Publication
- Provider: Australian Broadcasting Corporation

Related
- Website: www.abc.net.au/radio/programs/no-feeling-is-final

= No Feeling Is Final =

Podcast produced by the ABC

No Feeling Is Final is a podcast produced by Australian Broadcasting Corporation and hosted by Honor Eastly.

== Background ==
The podcast is produced by Australian Broadcasting Corporation. The podcast is hosted by Honor Eastly. The show is written by Honor Eastly with co-writing from Graham Panther. It is produced by Alice Moldovan. Russell Stapleton is the sound engineer for the show, and the executive producer is Joel Werner. The podcast is six episodes long with each episode running about 30 minutes in length. The podcast consists of audio diaries that Eastly recorded over a five year period. The podcast discusses Eastly's struggles with anxiety, self-harm, and suicidal ideation. The podcast explores these serious and difficult topics with whimsy and hopefulness. Eastly's inner thoughts are represented by what she calls "The Voice". Eastly previously hosted two other podcasts called Being Honest with My Ex and Starving Artist.
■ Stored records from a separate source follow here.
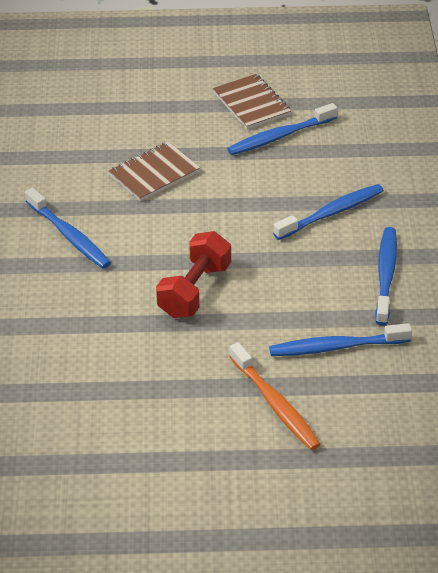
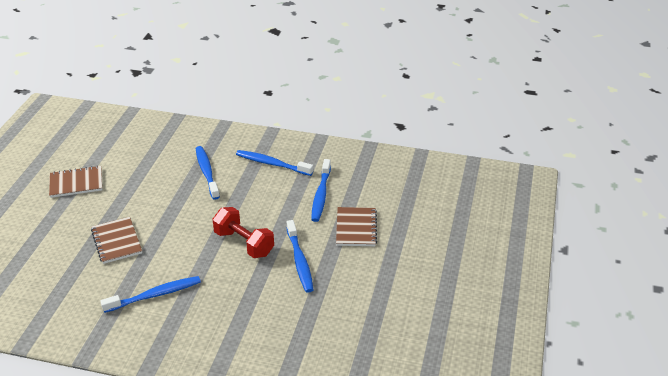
camera: 75 degrees left, 5 degrees down
blue toothbrush [227,103,338,155] -> blue toothbrush moved to [287,220,313,293]
orange toothbrush [229,342,321,450] -> brown notebook [336,207,377,246]

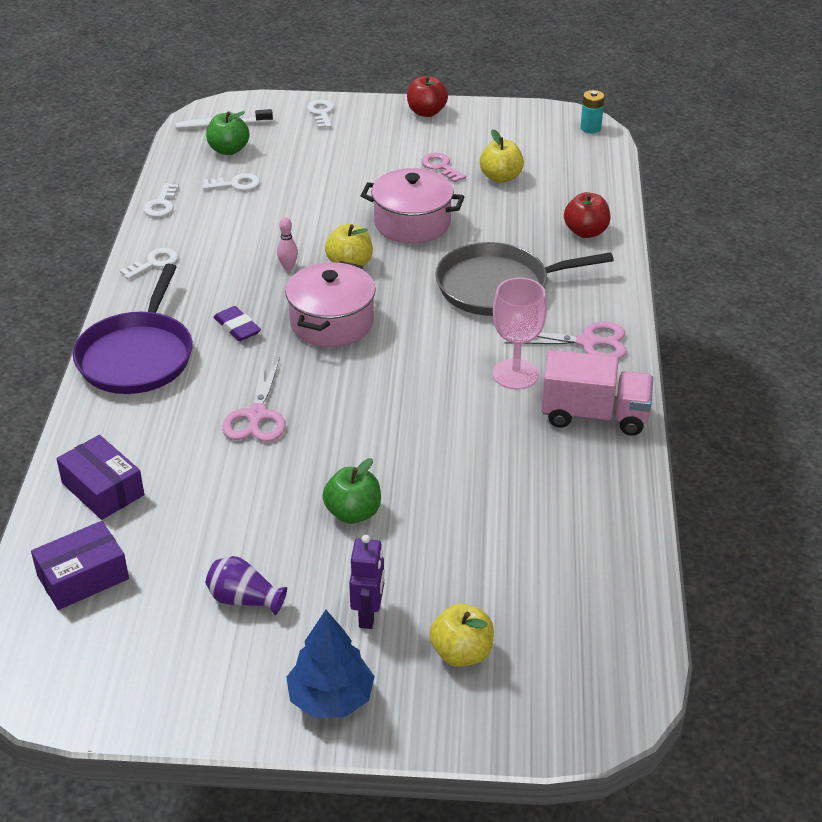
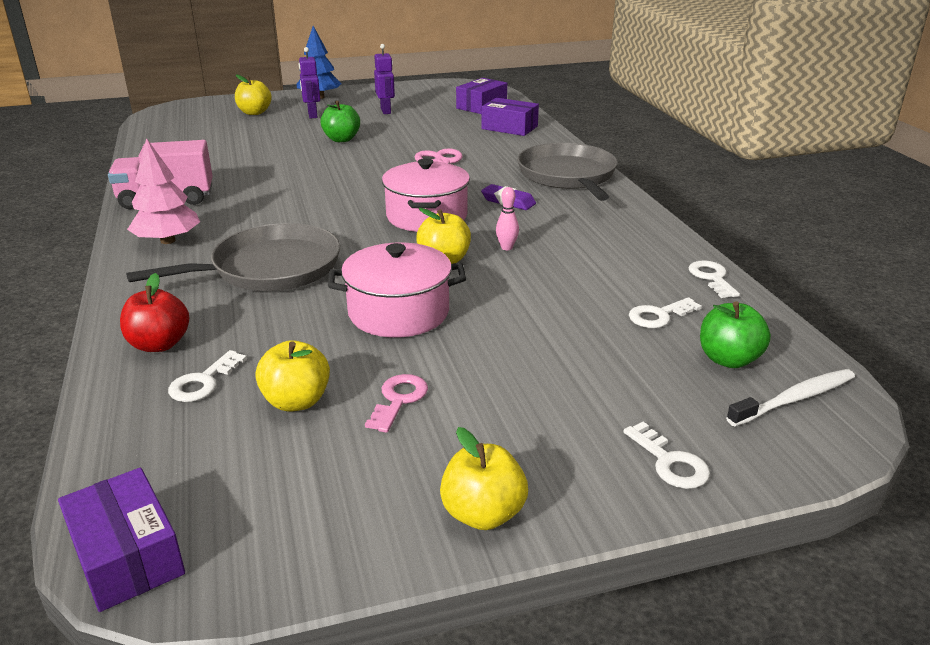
camera: 160 degrees right, 10 degrees down
purple pan [73,264,193,394] -> grey pan [517,143,618,201]
white key [120,248,178,279] -> white key moved to [168,350,247,402]
purple vase [206,556,287,615] -> purple robot [374,44,395,114]
red apple [407,76,448,117] -> yellow apple [440,427,528,530]
pink key [421,153,466,183] -> pink key turned 105 degrees counterclockwise [365,374,428,433]
pink goblet [493,278,547,390] -> none
pink scissors [504,322,627,359] -> pink tree [127,138,200,244]
turquoise battery [581,90,604,133] -> purple box [58,468,185,612]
Fiona Sturges wrote in the Financial Times that "The sound design is terrific: experimental, clever, discreet." The show was included on The Atlantic's list of best podcasts of 2018 and The Verges list of favorite podcasts of 2019. The show won the Directors' Choice award at the 2019 Third Coast International Audio Festival. Following the podcast, Eastly and Panther continued their mental health advocacy through The Big Feels Club, a community offering peer support for people on the 'long term mental health path'.